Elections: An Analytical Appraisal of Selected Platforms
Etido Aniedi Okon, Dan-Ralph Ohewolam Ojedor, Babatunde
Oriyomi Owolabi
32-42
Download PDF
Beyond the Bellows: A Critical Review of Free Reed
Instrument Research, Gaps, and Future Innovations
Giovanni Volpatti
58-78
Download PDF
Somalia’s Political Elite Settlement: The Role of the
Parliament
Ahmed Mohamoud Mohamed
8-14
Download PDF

Task goal: Copy all of the lines above verbatim, keeping each one in its original order.

Completed task:
Elections: An Analytical Appraisal of Selected Platforms
Etido Aniedi Okon, Dan-Ralph Ohewolam Ojedor, Babatunde
Oriyomi Owolabi
32-42
Download PDF
Beyond the Bellows: A Critical Review of Free Reed
Instrument Research, Gaps, and Future Innovations
Giovanni Volpatti
58-78
Download PDF
Somalia’s Political Elite Settlement: The Role of the
Parliament
Ahmed Mohamoud Mohamed
8-14
Download PDF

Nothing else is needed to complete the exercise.